The specifics of prompts and operational details are outside the scope of this post, so I’ll skip them — but the basic flow is: AI drafts the document, and I review and revise it as an outbound-patent engineer, making whatever corrections or additions are needed.

The biggest benefit I’ve felt from this way of working is fewer human errors.

Things like missed points of argument, citation mix-ups, or terminology inconsistencies — the kinds of mistakes that “occasionally happen even when you’re being careful” when working by hand alone — are structurally reduced when you have an AI draft as a starting point. In terms of deliverable quality, this is probably the most concrete change I’ve noticed during the ten months without blog updates.

That said, AI output still includes “plausible-sounding misinformation,” “logical leaps,” and “misinterpreted instructions” at a non-trivial rate. Given the nature of LLMs (large language models), these issues won’t disappear completely anytime soon — that’s my view from working with them daily.

For that reason, the final review and judgment of AI output need to come from someone experienced in the work.

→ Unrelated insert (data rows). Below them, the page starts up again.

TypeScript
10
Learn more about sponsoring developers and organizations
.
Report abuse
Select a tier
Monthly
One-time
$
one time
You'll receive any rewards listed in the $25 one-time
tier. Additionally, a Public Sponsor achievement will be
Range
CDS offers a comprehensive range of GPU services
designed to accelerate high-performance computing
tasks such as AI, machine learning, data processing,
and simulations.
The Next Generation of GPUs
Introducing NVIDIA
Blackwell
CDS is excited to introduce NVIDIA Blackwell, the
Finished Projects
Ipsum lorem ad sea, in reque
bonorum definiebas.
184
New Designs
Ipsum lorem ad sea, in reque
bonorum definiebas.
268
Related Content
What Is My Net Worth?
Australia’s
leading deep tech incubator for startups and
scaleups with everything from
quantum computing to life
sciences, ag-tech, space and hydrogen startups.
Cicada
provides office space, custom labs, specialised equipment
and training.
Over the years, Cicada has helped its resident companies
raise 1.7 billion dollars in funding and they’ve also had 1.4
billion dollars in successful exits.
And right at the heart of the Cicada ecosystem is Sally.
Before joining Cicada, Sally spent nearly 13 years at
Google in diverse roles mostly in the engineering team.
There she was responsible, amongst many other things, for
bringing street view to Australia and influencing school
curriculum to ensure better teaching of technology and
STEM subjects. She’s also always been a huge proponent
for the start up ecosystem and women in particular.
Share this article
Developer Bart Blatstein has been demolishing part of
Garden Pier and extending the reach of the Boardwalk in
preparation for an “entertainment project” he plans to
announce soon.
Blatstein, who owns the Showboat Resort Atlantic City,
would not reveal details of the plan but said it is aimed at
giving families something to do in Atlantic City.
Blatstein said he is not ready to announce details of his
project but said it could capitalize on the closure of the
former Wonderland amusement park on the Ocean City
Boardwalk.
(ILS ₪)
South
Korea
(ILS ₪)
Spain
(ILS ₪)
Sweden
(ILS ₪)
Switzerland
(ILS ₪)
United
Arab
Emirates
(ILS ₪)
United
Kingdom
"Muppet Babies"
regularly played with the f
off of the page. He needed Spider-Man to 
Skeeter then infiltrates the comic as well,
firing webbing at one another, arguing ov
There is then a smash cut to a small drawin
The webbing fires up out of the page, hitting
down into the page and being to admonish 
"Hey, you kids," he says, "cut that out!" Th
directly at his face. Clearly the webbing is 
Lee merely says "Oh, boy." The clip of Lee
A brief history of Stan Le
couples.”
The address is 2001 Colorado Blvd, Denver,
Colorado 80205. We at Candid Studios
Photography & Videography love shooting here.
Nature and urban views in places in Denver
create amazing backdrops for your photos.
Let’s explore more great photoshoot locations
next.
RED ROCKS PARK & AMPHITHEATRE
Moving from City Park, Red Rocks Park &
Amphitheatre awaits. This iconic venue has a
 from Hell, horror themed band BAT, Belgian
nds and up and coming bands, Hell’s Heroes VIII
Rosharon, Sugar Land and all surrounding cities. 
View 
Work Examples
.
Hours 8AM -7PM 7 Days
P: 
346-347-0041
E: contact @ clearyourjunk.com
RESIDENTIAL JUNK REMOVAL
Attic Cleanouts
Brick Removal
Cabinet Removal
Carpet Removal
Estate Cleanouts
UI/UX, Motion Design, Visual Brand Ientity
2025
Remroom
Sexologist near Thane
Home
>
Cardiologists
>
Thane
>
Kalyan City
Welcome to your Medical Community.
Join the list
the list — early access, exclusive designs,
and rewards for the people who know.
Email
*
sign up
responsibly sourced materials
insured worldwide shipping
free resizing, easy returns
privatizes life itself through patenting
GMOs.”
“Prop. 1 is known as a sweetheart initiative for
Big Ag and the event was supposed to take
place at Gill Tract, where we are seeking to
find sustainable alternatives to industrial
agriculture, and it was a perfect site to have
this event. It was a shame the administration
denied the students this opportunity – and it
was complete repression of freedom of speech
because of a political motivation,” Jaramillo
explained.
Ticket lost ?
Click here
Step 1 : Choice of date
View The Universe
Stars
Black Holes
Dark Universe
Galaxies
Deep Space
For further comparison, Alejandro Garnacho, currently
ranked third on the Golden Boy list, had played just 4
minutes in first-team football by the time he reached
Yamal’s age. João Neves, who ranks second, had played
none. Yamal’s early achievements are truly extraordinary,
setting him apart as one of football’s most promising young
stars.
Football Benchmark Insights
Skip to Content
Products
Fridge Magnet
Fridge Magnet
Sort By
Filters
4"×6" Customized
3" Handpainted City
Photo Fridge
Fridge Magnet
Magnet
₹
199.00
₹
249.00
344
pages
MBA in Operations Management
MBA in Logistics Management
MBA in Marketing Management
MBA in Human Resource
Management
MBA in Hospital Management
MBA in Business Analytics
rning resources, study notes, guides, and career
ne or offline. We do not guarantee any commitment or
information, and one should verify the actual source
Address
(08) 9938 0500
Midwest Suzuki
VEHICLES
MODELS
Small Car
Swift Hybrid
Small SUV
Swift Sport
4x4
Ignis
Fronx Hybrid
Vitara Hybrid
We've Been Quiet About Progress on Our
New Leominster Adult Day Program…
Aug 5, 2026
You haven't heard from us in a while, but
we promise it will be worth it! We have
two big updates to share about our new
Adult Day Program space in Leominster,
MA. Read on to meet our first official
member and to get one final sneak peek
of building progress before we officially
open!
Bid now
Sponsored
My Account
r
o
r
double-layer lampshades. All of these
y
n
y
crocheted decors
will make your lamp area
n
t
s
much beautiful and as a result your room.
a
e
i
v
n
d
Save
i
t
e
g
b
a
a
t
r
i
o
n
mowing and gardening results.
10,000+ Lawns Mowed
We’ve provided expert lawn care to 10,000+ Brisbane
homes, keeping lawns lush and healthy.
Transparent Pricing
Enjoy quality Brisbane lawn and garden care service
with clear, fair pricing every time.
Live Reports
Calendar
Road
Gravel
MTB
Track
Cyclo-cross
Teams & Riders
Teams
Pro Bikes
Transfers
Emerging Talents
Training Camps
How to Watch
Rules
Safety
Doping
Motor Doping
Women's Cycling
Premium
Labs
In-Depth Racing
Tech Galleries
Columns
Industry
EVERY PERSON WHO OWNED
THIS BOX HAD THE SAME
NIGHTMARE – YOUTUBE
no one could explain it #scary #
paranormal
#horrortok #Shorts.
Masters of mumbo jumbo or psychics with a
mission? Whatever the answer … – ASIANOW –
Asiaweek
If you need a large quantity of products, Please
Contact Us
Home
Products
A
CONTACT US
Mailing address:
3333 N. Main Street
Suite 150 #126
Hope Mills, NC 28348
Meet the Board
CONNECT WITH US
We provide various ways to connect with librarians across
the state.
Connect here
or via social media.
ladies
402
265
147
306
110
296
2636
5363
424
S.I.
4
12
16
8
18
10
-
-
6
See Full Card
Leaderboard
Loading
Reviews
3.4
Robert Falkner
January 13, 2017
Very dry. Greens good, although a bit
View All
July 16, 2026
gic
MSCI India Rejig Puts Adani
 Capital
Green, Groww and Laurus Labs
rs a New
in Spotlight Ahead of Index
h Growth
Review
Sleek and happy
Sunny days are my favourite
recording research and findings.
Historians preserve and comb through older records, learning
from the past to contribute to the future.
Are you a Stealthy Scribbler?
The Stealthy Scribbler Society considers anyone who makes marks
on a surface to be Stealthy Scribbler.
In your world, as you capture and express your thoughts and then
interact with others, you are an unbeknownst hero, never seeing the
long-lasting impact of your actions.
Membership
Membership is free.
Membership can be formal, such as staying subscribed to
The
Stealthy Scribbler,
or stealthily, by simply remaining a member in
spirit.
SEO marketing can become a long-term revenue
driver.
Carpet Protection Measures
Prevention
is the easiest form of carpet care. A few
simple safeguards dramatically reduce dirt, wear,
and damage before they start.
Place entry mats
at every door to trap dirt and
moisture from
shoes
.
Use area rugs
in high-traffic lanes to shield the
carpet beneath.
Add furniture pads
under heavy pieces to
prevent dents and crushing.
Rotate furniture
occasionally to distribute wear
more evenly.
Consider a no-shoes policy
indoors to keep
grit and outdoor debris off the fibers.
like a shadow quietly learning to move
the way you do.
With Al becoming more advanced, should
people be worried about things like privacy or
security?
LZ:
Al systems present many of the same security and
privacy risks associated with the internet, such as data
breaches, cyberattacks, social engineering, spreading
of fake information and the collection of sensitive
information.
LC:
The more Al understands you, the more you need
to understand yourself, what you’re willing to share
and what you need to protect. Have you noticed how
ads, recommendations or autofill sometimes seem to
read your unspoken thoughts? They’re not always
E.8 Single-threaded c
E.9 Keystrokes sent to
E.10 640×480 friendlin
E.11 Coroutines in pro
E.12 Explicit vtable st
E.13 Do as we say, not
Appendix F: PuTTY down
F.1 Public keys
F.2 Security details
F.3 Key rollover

For our intermediate processing, I always perform that check as an outbound-patent engineer. This applies regardless of industry — if you’re using AI, this part is non-negotiable.

🚀Looking Ahead

Updates to this blog will be on hold for now. There’s just too much new happening, and articles feel outdated even as I’m writing them. It’s been hard to find the right moment to sit down and write something properly.

That said, we’re going to keep using generative AI in our actual work. If anything, time that might have gone into writing blog posts is going into deeper integration with daily operations.

If, at some point, enough organized insight builds up that it’s worth sharing in a post, I might write again. Until then, thank you for reading.